[Problem description] Below are records to be repeated in full. Give them exactly.

[Data listing]
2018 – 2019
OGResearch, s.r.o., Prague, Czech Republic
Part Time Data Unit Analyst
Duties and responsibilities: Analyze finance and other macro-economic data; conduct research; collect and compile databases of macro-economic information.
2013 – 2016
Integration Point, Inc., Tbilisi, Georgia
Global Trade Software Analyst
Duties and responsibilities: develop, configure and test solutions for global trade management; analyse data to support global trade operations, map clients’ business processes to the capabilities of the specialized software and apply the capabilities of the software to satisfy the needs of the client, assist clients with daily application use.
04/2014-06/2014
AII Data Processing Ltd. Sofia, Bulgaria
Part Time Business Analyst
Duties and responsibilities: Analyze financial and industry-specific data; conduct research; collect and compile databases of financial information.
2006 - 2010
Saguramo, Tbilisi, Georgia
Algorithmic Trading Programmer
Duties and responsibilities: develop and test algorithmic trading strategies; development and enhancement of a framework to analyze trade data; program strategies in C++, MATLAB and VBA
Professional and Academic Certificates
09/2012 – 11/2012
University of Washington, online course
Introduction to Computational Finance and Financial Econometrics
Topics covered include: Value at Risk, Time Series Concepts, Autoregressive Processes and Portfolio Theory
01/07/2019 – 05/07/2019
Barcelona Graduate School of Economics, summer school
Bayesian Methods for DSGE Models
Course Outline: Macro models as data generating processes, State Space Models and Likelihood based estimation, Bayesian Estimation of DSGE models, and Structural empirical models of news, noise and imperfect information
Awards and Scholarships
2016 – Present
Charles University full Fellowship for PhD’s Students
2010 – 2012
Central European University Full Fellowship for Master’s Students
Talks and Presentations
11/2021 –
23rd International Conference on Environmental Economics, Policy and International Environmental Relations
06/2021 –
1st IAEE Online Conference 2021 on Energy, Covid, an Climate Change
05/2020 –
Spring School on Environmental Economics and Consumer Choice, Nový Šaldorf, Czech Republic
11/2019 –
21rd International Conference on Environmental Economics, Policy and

[Task response]
2018 – 2019
OGResearch, s.r.o., Prague, Czech Republic
Part Time Data Unit Analyst
Duties and responsibilities: Analyze finance and other macro-economic data; conduct research; collect and compile databases of macro-economic information.
2013 – 2016
Integration Point, Inc., Tbilisi, Georgia
Global Trade Software Analyst
Duties and responsibilities: develop, configure and test solutions for global trade management; analyse data to support global trade operations, map clients’ business processes to the capabilities of the specialized software and apply the capabilities of the software to satisfy the needs of the client, assist clients with daily application use.
04/2014-06/2014
AII Data Processing Ltd. Sofia, Bulgaria
Part Time Business Analyst
Duties and responsibilities: Analyze financial and industry-specific data; conduct research; collect and compile databases of financial information.
2006 - 2010
Saguramo, Tbilisi, Georgia
Algorithmic Trading Programmer
Duties and responsibilities: develop and test algorithmic trading strategies; development and enhancement of a framework to analyze trade data; program strategies in C++, MATLAB and VBA
Professional and Academic Certificates
09/2012 – 11/2012
University of Washington, online course
Introduction to Computational Finance and Financial Econometrics
Topics covered include: Value at Risk, Time Series Concepts, Autoregressive Processes and Portfolio Theory
01/07/2019 – 05/07/2019
Barcelona Graduate School of Economics, summer school
Bayesian Methods for DSGE Models
Course Outline: Macro models as data generating processes, State Space Models and Likelihood based estimation, Bayesian Estimation of DSGE models, and Structural empirical models of news, noise and imperfect information
Awards and Scholarships
2016 – Present
Charles University full Fellowship for PhD’s Students
2010 – 2012
Central European University Full Fellowship for Master’s Students
Talks and Presentations
11/2021 –
23rd International Conference on Environmental Economics, Policy and International Environmental Relations
06/2021 –
1st IAEE Online Conference 2021 on Energy, Covid, an Climate Change
05/2020 –
Spring School on Environmental Economics and Consumer Choice, Nový Šaldorf, Czech Republic
11/2019 –
21rd International Conference on Environmental Economics, Policy and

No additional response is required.